Each provider was called 12 times at different times of the day and on different days of the week to calculate the average call waiting time for customers.
Scottish Power was the worst provider and left customers waiting for an average of 21 minutes and 24 seconds before calls were answered – 20 minutes slower than the fastest company, So Energy, which answered calls in just 38 seconds.
On some occasions, it took more than 30 minutes for calls to be answered.
Last year, Scottish Power was the fastest of the Big Six – and was 23 minutes, 52 seconds faster than the slowest company, Spark Energy which left customers on hold for 27 minutes and 21 seconds on average.
Bulb Energy kept customers on hold for an average of 19 minutes and two seconds before calls were answered, and had the longest single call waiting time of 41 minutes and 48 seconds. In less time, a customer living in Harlow would be able to travel by train into London’s Liverpool Street station, next to Bulb’s HQ, to make a complaint in person.
The challenger company has enjoyed meteoric growth, gaining a million customers and five per cent share of the electricity market in under five years and was the fastest to answer its customers’ calls in our snapshot investigation two years ago, but it has not compared as well since.
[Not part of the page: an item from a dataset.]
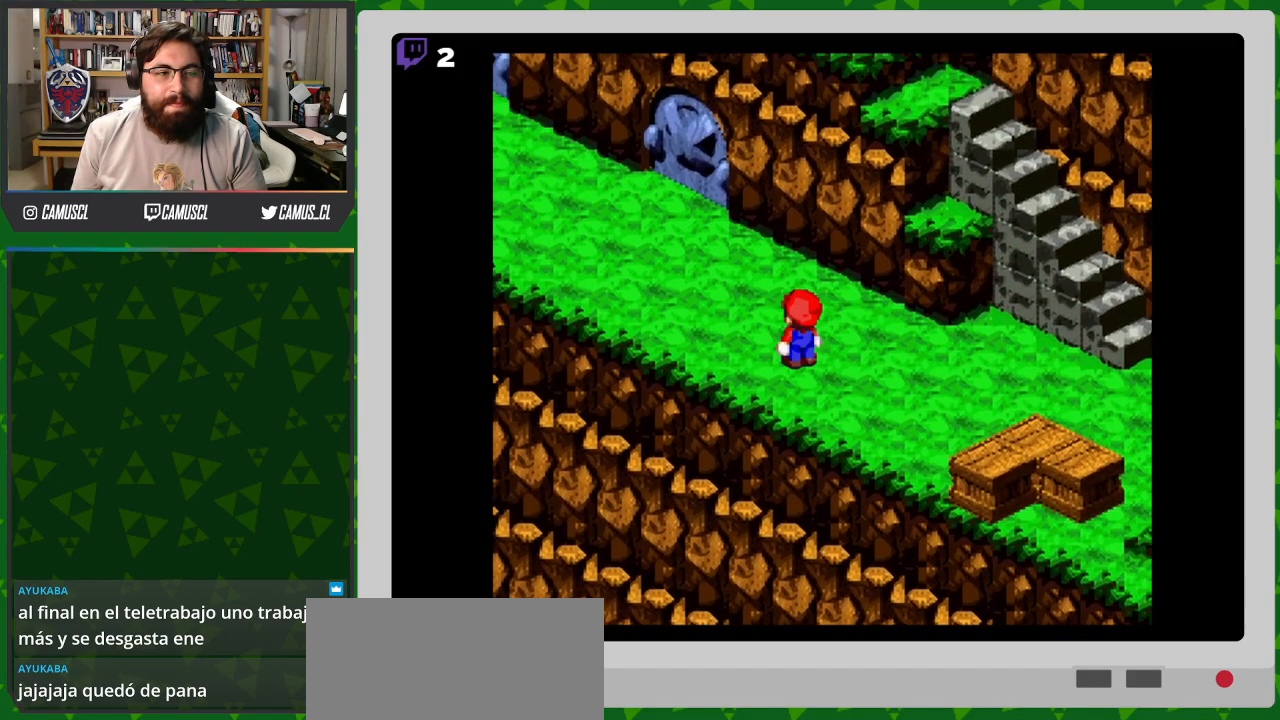
{"buttons": [], "events": [[17, "X", "down"], [67, "X", "up"]]}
Just over a fifth of suppliers included in our research – Avro Energy, Boost, Bulb Energy, Engie, Green Network Energy, Utilita, Utility Point and Scottish Power – kept customers waiting for more than 10 minutes on average.
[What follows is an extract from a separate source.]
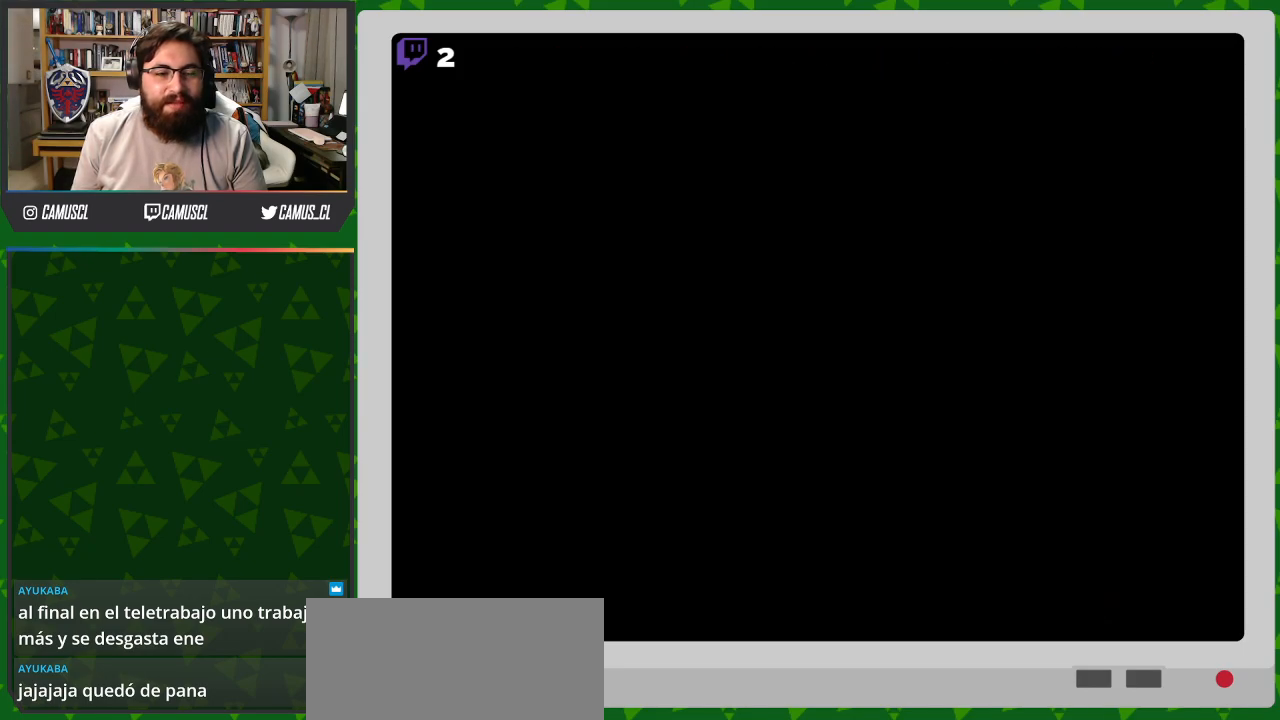
{"buttons": [], "events": []}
More than half of the suppliers Which? investigated had an average call waiting time of more than five minutes, including four of the Big Six.
So Energy was the fastest company when it came to answering calls, on average customers were left on hold for just 38 seconds.
The four fastest firms to pick up after So Energy were Ampower, Ebico, Flow Energy and Together Energy – all answered calls in less than a minute.
EDF Energy was the best of the Big Six, answering calls in three minutes and two seconds on average.
Twelve of the companies Which? investigated also offered a live chat for customers to seek help. Spark Energy, which was bought by Ovo last year, was the fastest to respond, taking just 30 seconds on average.
Three other firms – Outfox the Market, Scottish Power and Utility Point – also responded to live chat in under a minute, on average.
At the other end of the scale, British Gas was the slowest company to respond to live chat queries – with an average wait of seven minutes and 14 seconds in our investigation.
Customers would get a quicker response on the phone, where British Gas answered calls in four minutes and 19 seconds on average.
Which? found two companies – Bulb and Utilita – whose live chat platform was unavailable 11 out of the 12 times researchers attempted to test it.
The huge variations in waiting times highlight a lack of consistency on customer service within the industry and the need for companies to up their game and deliver the service consumers expect.
When choosing an energy provider, Which? recommends customers consider all factors including value for money and customer service. In Which?’s 2019 satisfaction survey, Octopus Energy was rated as the best provider, achieving five-star ratings in all categories including phone customer service and value for money.
Natalie Hitchins, Which? Head of Home Products and Services, said:
“Energy customers should be able to expect good customer service from their supplier, so it is unacceptable that some people are facing waits of half an hour or more just to speak with an adviser.
“If you are tired of poor customer service and wasted time on the phone, then you should switch to a provider that can better meet your needs, and potentially save you hundreds of pounds.”